Und gestern morgen, halb 8, kurz nach Sonnenaufgang und um die Null Grad, sammelte mich das Marschrutka (der kleine Bus) vorm Gästehaus wieder ein und tuckerte dann gemütlich Kreise durchs Dorf, um Hinz und Kunz zu Hause abzuholen, unglaublich – der eine oder andere hatte wohl verschlafen oder war noch nicht fertig mit melken oder musste noch mal fix aufs Klo; einer stieg auch noch mal aus vor seinem Haus, es dauerte und dauerte, aber das störte überhaupt niemanden, in Decken gewickelte Omas hockten kichernd im Bus, Paare mit verschlafenen kleinen Kindern, alte Männer mit diesen typisch kirgisischen Filzhüten, verfrorene Frauen mit Kopftüchern…zwei, drei kleine Klapphocker wurden in den schmalen Gang gezwängt, damit noch jemand Platz fand; es wurde palavert, gelacht, die Stimmung war schlicht und einfach vergnügt und vermutlich ist diese Prozedur jeden Tag die gleiche, es ist der täglich einzige Bus in die über 200 km entfernte Stadt Osh, in die man einfach muss, wenn man etwas benötigt, was es im Dorf nicht gibt. Nach genau 37 Minuten fuhr der Bus zum zweiten Mal am Gästehaus vorbei und aus dem Dorf hinaus J Man stelle sich das zu Hause vor und was es für ein Gezeter gäbe….

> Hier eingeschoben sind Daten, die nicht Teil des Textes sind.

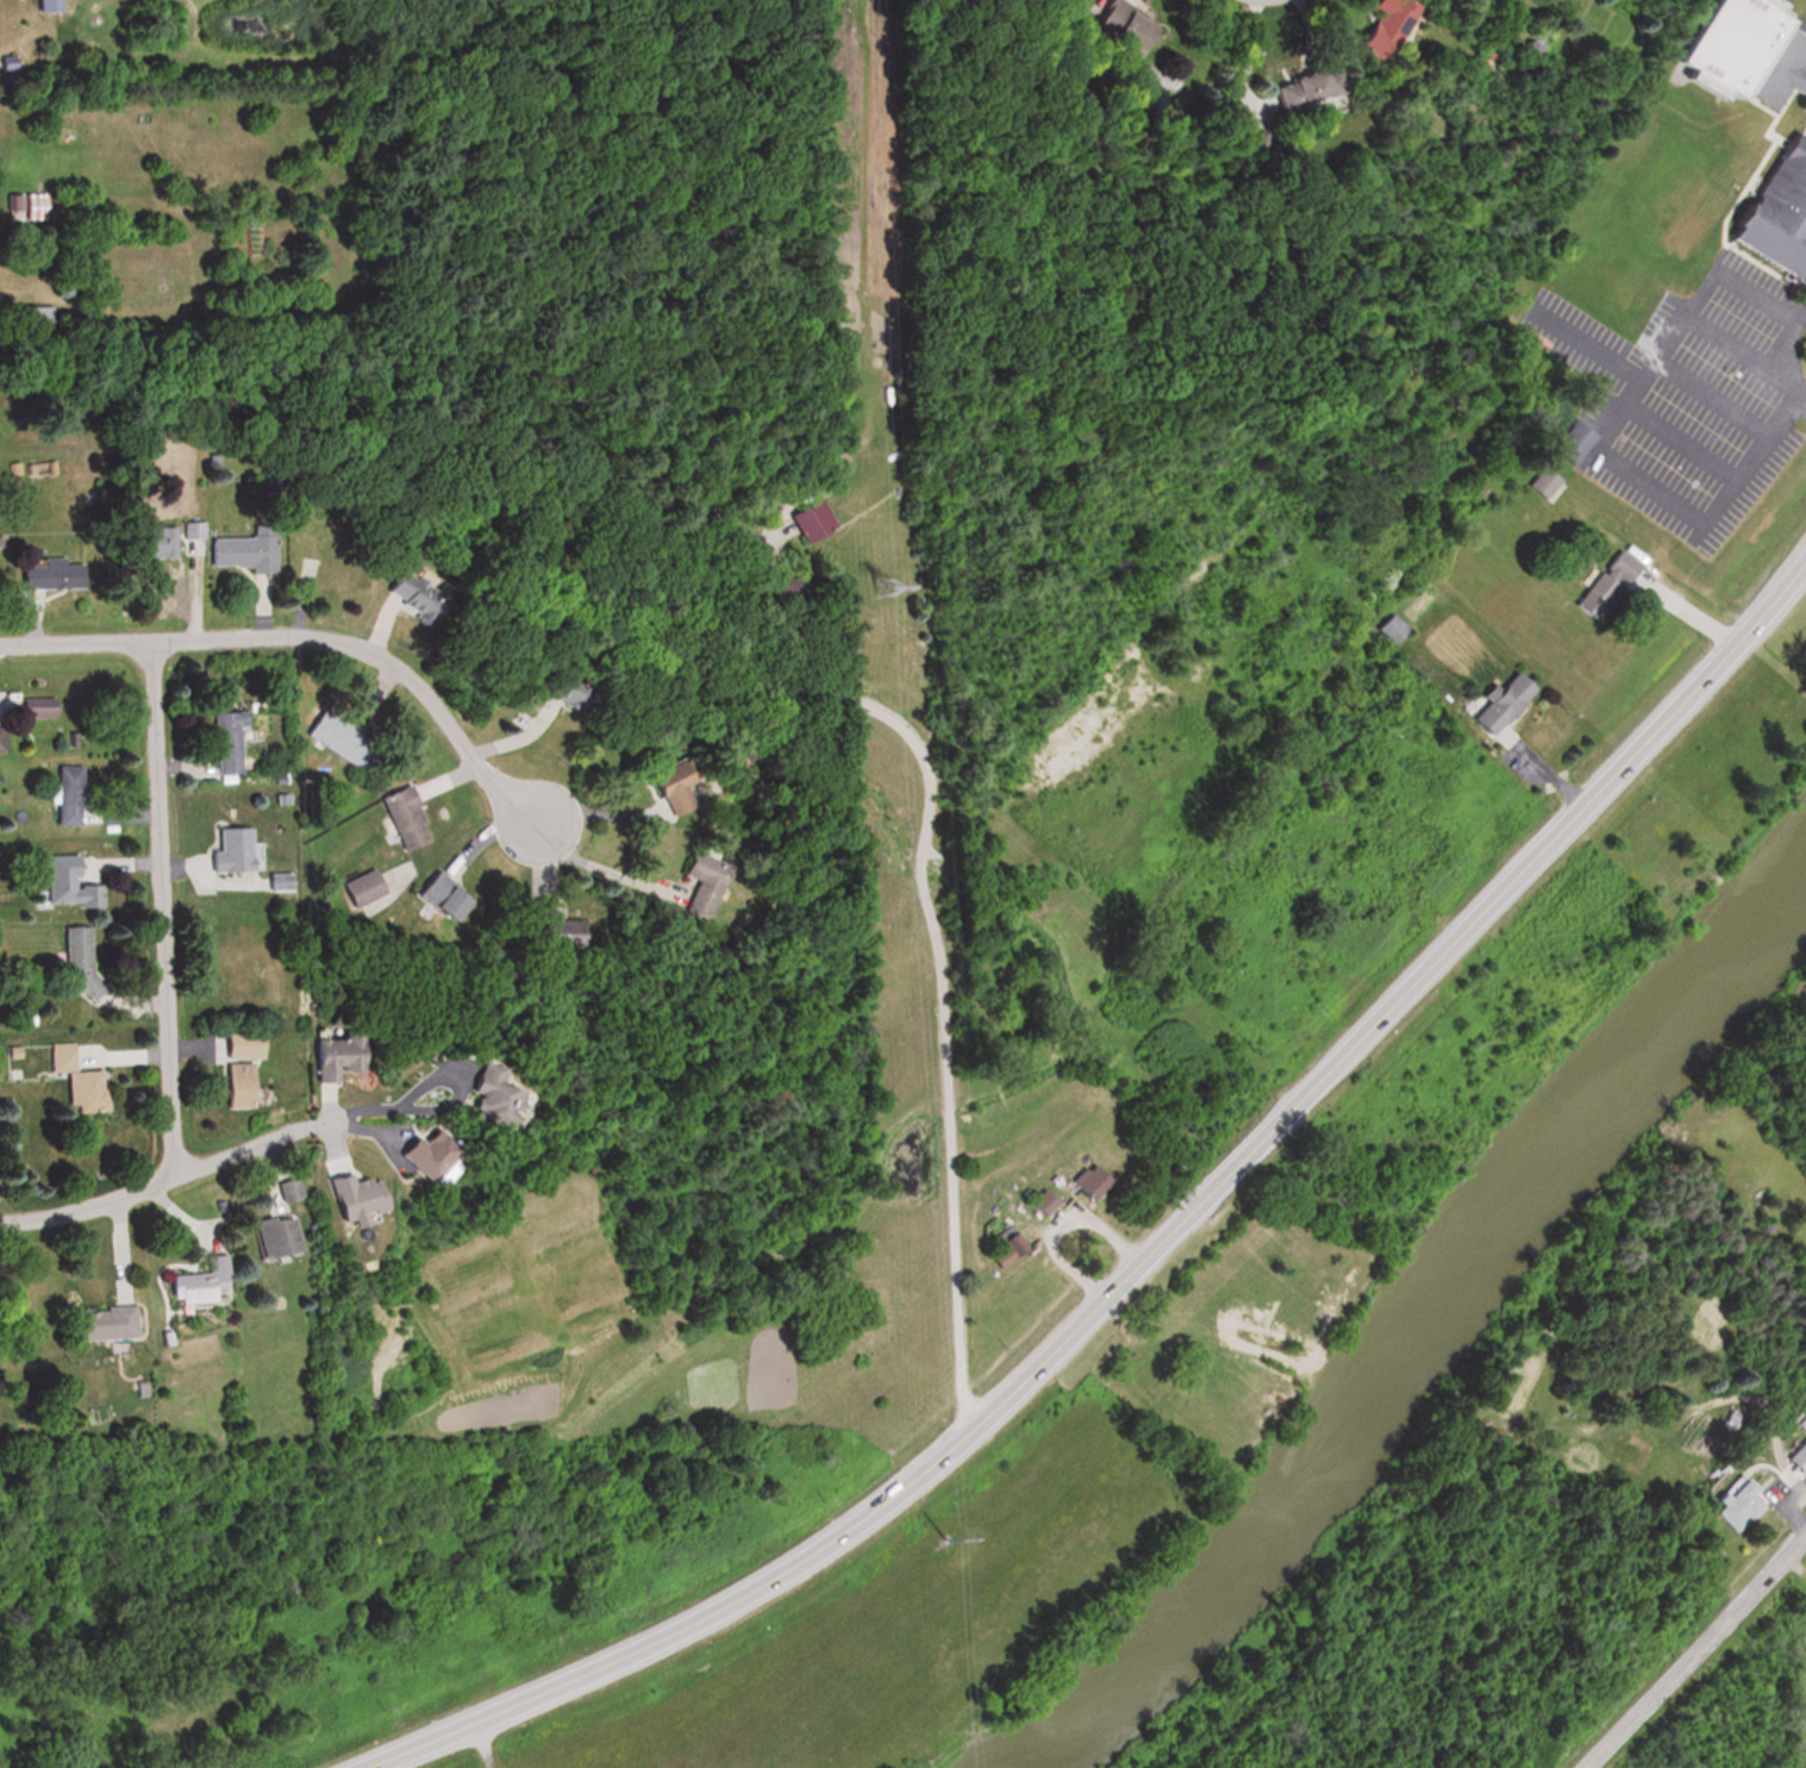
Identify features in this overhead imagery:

Über die Hochebene, vorbei an vielen grasenden Kühen, Pferden, Schafen und noch mal Yaks, wieder den Pass hoch, letzter Blick zurück auf den Pamir… und am Mittag erreichten wir Osh und es war mindestens 10 Grad wärmer, alle Jacken und Pullover ausgezogen und alle stürmten zum Basar und ich trottete mit meinem schweren Rucksack zum Hostel und nun schlendere ich auch mal über den Basar ! Ende der Woche geht es dann wieder nach Usbekistan, zum Zug und zurück nach Samarkand, ab dort geht’s dann nach Europa. Eine Woche noch… diese unglaubliche Natur hier werde ich sehr vermissen, aber ich freu mich wie verrückt auf Euch alle !!!